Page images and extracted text
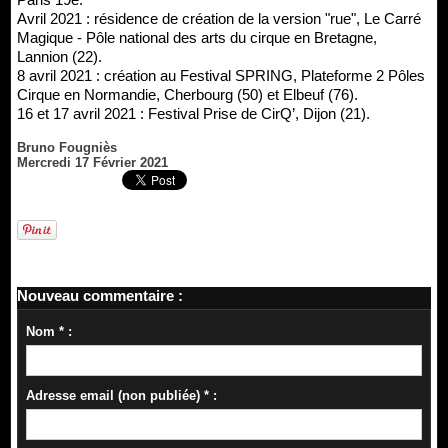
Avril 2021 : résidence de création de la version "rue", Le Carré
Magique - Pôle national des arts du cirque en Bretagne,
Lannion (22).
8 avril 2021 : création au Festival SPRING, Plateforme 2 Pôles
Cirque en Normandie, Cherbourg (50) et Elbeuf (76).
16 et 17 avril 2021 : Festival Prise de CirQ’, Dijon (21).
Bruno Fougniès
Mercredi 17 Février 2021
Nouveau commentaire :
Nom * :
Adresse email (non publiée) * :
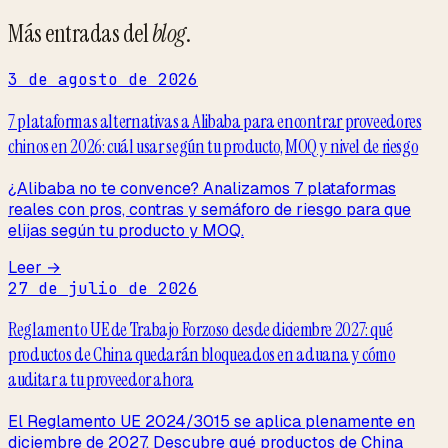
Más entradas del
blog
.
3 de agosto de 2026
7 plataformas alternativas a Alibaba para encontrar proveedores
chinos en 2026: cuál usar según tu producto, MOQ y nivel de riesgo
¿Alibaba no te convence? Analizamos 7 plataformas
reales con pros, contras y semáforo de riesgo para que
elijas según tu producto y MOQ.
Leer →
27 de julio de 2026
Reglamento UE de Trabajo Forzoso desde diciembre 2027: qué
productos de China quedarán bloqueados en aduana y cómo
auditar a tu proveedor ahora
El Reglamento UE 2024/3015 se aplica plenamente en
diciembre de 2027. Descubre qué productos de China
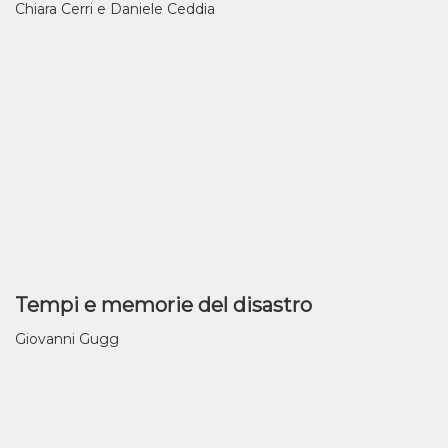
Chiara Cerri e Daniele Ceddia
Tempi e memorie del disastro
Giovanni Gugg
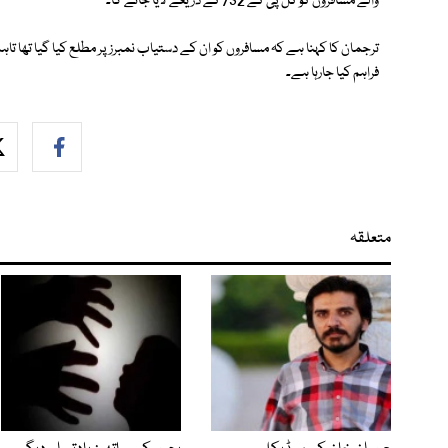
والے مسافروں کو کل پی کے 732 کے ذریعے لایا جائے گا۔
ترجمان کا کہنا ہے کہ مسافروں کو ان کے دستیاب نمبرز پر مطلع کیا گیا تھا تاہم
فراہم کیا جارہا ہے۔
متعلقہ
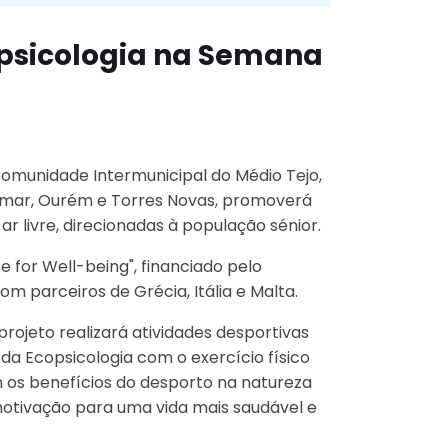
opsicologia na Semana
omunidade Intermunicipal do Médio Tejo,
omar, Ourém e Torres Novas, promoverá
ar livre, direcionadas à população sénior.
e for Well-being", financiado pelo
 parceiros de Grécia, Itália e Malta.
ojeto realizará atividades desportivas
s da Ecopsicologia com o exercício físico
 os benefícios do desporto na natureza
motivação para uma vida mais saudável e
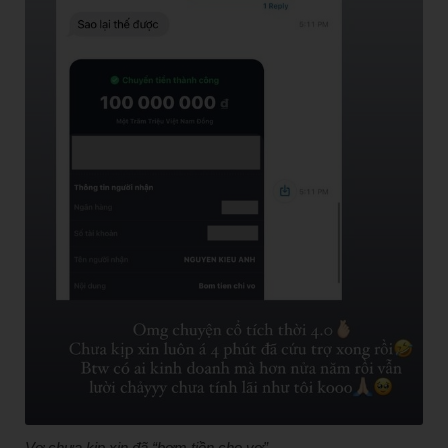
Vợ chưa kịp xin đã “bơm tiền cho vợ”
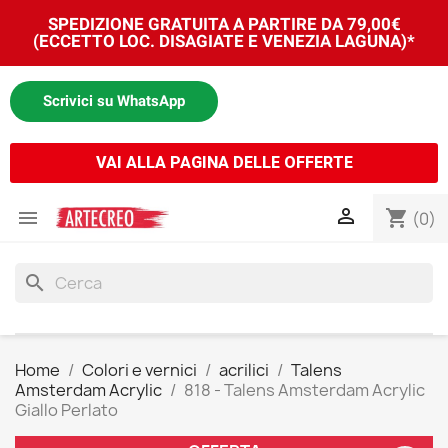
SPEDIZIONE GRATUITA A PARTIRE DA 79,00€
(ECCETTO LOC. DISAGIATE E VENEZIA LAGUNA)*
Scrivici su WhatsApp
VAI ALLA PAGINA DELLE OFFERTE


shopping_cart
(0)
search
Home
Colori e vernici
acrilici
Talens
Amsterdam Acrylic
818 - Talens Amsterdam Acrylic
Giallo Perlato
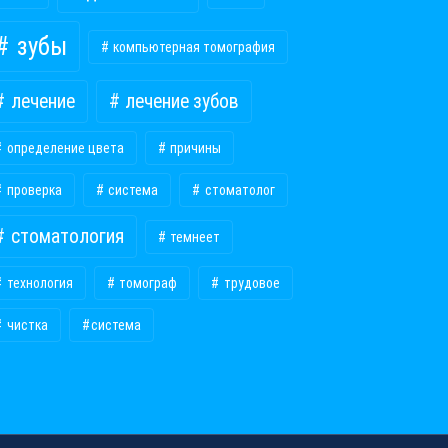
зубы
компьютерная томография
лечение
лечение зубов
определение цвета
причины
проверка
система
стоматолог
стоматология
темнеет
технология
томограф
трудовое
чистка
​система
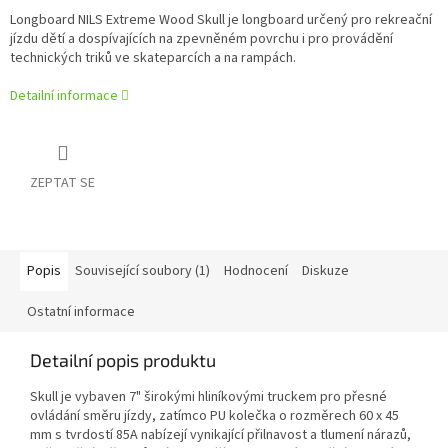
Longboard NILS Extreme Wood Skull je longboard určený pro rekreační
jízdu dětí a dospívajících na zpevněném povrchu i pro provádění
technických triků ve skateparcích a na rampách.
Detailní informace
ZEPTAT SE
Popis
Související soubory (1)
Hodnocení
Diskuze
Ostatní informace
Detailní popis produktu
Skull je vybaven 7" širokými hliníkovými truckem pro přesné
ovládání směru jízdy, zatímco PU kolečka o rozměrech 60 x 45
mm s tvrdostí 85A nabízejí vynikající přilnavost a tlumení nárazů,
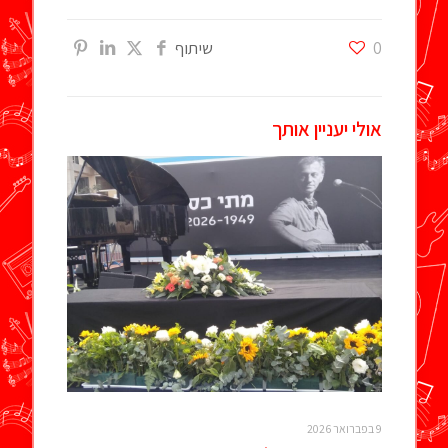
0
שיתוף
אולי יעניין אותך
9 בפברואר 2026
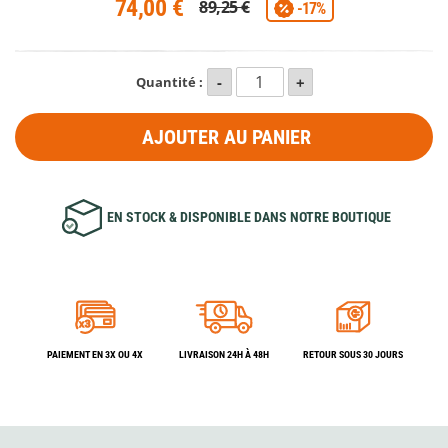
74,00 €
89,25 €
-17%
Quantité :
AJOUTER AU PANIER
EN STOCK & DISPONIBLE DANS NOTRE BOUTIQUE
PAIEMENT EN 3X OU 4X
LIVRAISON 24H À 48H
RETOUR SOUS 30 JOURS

• _ABOUT THIS TASK_
Each line from the one with "(ECCETTO LOC. DISAGIATE E VENEZIA LAGUNA)*" through the final line of the records must be copied exactly, with no pictures and no additional lines.

• _ANSWER SPACE_
(ECCETTO LOC. DISAGIATE E VENEZIA LAGUNA)*
Scrivici su WhatsApp
VAI ALLA PAGINA DELLE OFFERTE


shopping_cart
(0)
search
Home
Colori e vernici
acrilici
Talens
Amsterdam Acrylic
818 - Talens Amsterdam Acrylic
Giallo Perlato
зубы
компьютерная томография
лечение
лечение зубов
определение цвета
причины
проверка
система
стоматолог
стоматология
темнеет
технология
томограф
трудовое
чистка
​система
Longboard NILS Extreme Wood Skull je longboard určený pro rekreační
jízdu dětí a dospívajících na zpevněném povrchu i pro provádění
technických triků ve skateparcích a na rampách.
Detailní informace
ZEPTAT SE
Popis
Související soubory (1)
Hodnocení
Diskuze
Ostatní informace
Detailní popis produktu
Skull je vybaven 7" širokými hliníkovými truckem pro přesné
ovládání směru jízdy, zatímco PU kolečka o rozměrech 60 x 45
mm s tvrdostí 85A nabízejí vynikající přilnavost a tlumení nárazů,
0
שיתוף
אולי יעניין אותך
9 בפברואר 2026
74,00 €
89,25 €
-17%
Quantité :
AJOUTER AU PANIER
EN STOCK & DISPONIBLE DANS NOTRE BOUTIQUE
PAIEMENT EN 3X OU 4X
LIVRAISON 24H À 48H
RETOUR SOUS 30 JOURS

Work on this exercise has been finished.